23 Nov IL POVERO SACRAMENTO DI DIO Matteo 25,31-46

Gesù vive rivolto a coloro che vede bisognosi di aiuto. È incapace di passare al largo. Nessuna sofferenza gli è estranea. Si identifica con i più piccoli e derelitti e fa per loro tutto ciò che può. Gesù presenta la compassione come il criterio ultimo e decisivo che giudicherà le nostre vite e la nostra identificazione con lui. Non ci dice nulla delle diverse religioni e culti. Parla di qualcosa di molto umano e che tutti comprendono: cosa abbiamo fatto a quelli che hanno vissuto soffrendo vicino a noi?

La scena ci permette di comprendere la «rivoluzione» che Gesù ha introdotto nell’orientamento del mondo.

Ciò che deciderà la sorte finale non è la religione in cui uno è vissuto, nè la fede che ha confessato durante la sua vita. Ciò che è decisivo è vivere con compassione aiutando chi soffre e ha bisogno del nostro aiuto. Quello che si fa alle persone affamate, agli immigrati indifesi, ai malati derelitti o ai carcerati dimenticati da tutti, lo si sta facendo a Dio stesso. La religione più gradita al Signore è la carità.

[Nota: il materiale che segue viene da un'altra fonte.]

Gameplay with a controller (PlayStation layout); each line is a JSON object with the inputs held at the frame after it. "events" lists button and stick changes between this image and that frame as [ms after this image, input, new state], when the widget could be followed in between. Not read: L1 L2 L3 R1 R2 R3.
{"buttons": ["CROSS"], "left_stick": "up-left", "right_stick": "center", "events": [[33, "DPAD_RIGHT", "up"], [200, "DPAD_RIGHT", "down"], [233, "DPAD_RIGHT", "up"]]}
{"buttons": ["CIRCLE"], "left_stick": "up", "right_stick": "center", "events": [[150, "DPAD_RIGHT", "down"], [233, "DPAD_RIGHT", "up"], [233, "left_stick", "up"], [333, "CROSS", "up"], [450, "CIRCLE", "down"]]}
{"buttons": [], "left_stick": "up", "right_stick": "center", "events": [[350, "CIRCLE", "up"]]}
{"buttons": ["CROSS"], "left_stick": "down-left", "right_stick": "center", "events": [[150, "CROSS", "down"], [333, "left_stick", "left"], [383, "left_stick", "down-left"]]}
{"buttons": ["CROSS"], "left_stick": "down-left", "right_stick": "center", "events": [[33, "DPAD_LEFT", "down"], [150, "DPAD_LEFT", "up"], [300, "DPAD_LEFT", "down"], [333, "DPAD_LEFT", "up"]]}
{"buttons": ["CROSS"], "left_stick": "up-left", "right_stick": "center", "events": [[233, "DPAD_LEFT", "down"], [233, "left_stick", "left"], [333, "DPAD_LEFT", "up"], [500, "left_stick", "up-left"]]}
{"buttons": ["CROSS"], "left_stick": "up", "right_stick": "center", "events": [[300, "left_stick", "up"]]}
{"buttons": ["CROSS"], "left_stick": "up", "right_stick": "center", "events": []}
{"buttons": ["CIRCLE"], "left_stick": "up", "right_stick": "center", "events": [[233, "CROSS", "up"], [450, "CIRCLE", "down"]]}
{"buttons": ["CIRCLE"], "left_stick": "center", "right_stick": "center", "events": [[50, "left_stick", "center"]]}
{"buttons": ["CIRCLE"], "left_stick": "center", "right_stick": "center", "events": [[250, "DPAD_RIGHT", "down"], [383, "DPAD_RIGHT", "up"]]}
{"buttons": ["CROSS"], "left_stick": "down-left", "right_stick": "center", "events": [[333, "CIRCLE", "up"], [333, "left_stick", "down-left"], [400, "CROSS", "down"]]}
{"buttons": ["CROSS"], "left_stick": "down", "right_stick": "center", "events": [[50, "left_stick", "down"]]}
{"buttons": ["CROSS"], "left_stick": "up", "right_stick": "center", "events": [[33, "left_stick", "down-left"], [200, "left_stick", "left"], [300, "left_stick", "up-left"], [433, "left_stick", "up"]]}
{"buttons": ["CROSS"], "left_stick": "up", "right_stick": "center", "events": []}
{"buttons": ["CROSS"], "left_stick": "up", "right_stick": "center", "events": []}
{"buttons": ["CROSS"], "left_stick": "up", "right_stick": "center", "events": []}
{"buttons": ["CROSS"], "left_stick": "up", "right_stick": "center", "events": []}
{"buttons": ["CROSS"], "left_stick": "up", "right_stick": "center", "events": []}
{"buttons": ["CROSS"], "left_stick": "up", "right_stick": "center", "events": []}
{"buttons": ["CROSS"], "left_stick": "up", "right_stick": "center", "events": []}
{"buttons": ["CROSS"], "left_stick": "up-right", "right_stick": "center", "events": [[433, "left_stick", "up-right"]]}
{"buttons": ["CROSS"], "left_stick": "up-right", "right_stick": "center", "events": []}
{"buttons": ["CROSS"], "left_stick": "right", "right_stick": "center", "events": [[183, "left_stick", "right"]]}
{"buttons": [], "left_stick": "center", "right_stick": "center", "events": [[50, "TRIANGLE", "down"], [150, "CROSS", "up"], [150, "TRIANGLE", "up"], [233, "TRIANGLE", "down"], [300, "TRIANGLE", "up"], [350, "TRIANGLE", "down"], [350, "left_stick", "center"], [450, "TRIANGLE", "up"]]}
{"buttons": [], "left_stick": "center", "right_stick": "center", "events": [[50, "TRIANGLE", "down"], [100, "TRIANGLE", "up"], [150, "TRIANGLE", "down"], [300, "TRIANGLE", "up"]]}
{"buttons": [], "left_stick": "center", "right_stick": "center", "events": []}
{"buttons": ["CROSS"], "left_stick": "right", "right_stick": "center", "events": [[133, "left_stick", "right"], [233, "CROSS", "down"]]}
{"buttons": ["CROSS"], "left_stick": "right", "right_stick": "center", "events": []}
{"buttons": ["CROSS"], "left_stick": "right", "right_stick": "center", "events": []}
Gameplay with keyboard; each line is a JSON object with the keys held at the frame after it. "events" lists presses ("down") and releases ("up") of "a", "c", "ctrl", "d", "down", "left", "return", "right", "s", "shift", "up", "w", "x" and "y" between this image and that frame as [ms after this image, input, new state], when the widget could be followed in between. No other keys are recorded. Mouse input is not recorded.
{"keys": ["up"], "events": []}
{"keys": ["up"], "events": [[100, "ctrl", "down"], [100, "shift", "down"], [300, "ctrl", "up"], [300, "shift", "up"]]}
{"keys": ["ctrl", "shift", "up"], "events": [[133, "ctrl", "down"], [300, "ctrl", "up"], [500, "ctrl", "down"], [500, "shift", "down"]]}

Ciò che è decisivo nella vita non è quello che diciamo o pensiamo, quello che crediamo o scriviamo. Non bastano neanche i bei sentimenti né le proteste sterili. L’importante è aiutare chi ha bisogno di noi.

La parabola di Gesù ci obbliga a porci delle domande molto concrete: sto facendo qualcosa per qualcuno? A quali persone posso prestare aiuto? Che cosa faccio perché regni un po’ più di giustizia, solidarietà e amicizia tra noi? Che cosa potrei fare di più

Noi abbiamo voluto risolvere tutto in un modo molto semplice: donando denaro, facendo la nostra elemosina e contribuendo alle collette. Ma le cose non sono tanto semplici: “Le esigenze dell’amore che sono qui richieste non si soddisfano con il sacramento del denaro, per la semplice ragione che il modo stesso con cui ci si procura questo denaro porta a incrementare quella stessa povertà a cui con esso si vuole porre rimedio”. Johann Baptist Metz.

Anche oggi ci si chiede di dare un bicchiere di acqua all’assetato che incontriamo, ma ci si chiede anche di trasformare la nostra società al servizio dei più bisognosi e diseredati.

Davanti alle ingiustizie concrete della nostra società, un cristiano non può pretendere di avere una neutralità ingenua, dicendo che non si vuole «mettere in politica».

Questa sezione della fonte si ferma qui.